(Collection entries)
* * * * *
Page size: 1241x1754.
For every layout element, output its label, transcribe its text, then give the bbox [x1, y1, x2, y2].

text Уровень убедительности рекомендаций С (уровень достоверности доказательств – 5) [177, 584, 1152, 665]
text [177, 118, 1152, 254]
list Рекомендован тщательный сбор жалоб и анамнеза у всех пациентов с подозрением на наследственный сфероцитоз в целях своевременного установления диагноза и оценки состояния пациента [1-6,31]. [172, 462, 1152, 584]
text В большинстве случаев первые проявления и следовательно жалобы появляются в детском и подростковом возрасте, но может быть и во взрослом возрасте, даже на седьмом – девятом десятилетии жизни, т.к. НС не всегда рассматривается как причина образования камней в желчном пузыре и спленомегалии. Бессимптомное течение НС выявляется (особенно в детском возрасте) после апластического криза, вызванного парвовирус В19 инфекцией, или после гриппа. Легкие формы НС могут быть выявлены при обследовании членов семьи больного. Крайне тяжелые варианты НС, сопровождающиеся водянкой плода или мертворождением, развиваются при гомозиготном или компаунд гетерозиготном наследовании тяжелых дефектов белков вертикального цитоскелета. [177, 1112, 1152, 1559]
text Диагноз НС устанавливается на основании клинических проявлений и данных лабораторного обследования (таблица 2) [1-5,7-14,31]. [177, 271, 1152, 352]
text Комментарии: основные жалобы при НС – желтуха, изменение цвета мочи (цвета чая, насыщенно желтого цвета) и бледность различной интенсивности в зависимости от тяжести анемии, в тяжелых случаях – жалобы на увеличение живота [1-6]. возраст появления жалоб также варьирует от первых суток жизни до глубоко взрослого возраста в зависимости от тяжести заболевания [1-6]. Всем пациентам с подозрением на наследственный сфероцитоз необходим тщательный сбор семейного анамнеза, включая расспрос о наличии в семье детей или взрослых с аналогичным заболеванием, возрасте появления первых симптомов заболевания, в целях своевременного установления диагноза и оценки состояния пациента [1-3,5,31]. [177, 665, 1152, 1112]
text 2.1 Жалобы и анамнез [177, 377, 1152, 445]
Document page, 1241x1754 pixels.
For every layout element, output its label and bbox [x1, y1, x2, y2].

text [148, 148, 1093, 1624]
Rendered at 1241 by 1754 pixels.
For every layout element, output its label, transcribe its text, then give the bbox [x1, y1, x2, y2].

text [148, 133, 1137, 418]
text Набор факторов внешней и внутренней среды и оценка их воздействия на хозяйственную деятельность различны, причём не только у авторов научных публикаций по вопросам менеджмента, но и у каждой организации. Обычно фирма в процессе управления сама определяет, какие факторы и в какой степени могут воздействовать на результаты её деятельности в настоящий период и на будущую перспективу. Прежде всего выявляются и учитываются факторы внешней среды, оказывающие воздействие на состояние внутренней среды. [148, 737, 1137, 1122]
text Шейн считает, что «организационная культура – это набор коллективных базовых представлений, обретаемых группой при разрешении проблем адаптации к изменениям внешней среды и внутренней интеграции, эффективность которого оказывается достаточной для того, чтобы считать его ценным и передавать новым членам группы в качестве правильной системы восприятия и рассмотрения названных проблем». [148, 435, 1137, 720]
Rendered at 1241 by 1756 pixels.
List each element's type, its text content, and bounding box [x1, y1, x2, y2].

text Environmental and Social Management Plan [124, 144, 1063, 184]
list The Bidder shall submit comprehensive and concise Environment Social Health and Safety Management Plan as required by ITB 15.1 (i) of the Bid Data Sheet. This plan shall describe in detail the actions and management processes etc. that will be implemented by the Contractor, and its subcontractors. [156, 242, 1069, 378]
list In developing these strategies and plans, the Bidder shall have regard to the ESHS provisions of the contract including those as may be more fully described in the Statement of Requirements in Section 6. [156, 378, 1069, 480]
* * * * *
Find the lines above with the word "pixels". Copy them out.

§ Answer:
Document page, 1241x1754 pixels.
Rendered at 1241 by 1754 pixels.
Rendered at 1241 by 1756 pixels.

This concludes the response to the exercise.